Study Field Name Categories
GI-DAMPs ibd_status - Biochemical remission (normal CRP AND FC< 250)
- Remission
- Active
- Highly active (admission for IV steroids)
- Not applicable
MUSIC physician_global_assessment - Remission
- Mildly active
- Moderately active
- Severely active
disease_activity - Biochemical remission
- Remission
- Active
- Biochemically Active
- Not applicable
Mini-MUSIC physician_global_assessment - Biochemical remission
- Clinical remission
- Mildly active
- Moderately active
- Severely active
disease_activity - Remission
- Mild
- Moderate
- Severe
- Not applicable

Potential Standardized Definition

Disease activity could be standardised using these common variables:

  • has_active_symptoms (Boolean)
  • crp (mg/L, threshold > 5)
  • calprotectin (μg/g, threshold > 250)

Example Implementation Logic

Python
def calculate_disease_activity(row):
    """
    Returns: 'biochem_active' if has_active_symptoms and CRP > 5 and calprotectin > 250, 
            'active' if has_active_symptoms but CRP or calprotectin do not meet above threshold,
            'remission' if not has_active_symptoms but CRP > 5 or calprotectin > 250,
            'biochem_remission' if not has_active_symptoms and CRP < 5 and calprotectin < 250.
    """
    has_active_symptoms = row['has_active_symptoms']
    crp = row['crp']
    calprotectin = row['calprotectin']

    if has_active_symptoms:
        if crp > 5 and calprotectin > 250:
            return 'biochem_active'
        else:
            return 'active'
    else:
        if crp > 5 or calprotectin > 250:
            return 'remission'
        else:
            return 'biochem_remission'

Example Usage with DataFrame

Python
import pandas as pd

data = {
    'has_active_symptoms': [True, False, True, False],
    'crp': [6.2, 2.1, 7.8, 1.5],
    'calprotectin': [300, 150, 180, 100]
}
df = pd.DataFrame(data)

# Apply function to DataFrame
df['standardised_disease_activity'] = df.apply(calculate_disease_activity, axis=1)
print(df)

GI-DAMPs Study ID Format Evolution

Historical Format

  • Initial format: GID-xxx-P or GID-xxx-HC
  • xxx: integer with inconsistent leading zeros (e.g., GID-001-P vs GID-1-P)
  • P: Patient, HC: Healthy Control

Multi-Center Expansion

  • Center-specific formats introduced:
  • Edinburgh: GID-x
  • Glasgow: GID-136-x
  • Dundee: GID-138-x

Known Issues

  1. Potential conflicts with Edinburgh legacy IDs GID-136-P and GID-138-P
  2. Inconsistent formats at Glasgow/Dundee sites (e.g., GID-136-x-P)

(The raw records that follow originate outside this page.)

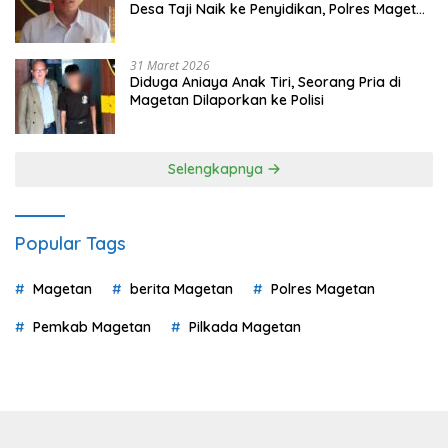
Desa Taji Naik ke Penyidikan, Polres Magetan
Mulai Hitung Kerugian Negara
31 Maret 2026
Diduga Aniaya Anak Tiri, Seorang Pria di
Magetan Dilaporkan ke Polisi
Selengkapnya
Popular Tags
Magetan
berita Magetan
Polres Magetan
Pemkab Magetan
Pilkada Magetan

Current Standard (December 2024)

  • Remove -P and -HC suffixes (use study_group column instead)
  • Use GID- prefix only
  • No leading zeros
  • Center-specific formats:
  • Edinburgh: GID-x
  • Glasgow: GID-136-x
  • Dundee: GID-138-x

⚠️ Important: When merging GI-DAMPs data, carefully check study_id column for legacy formats.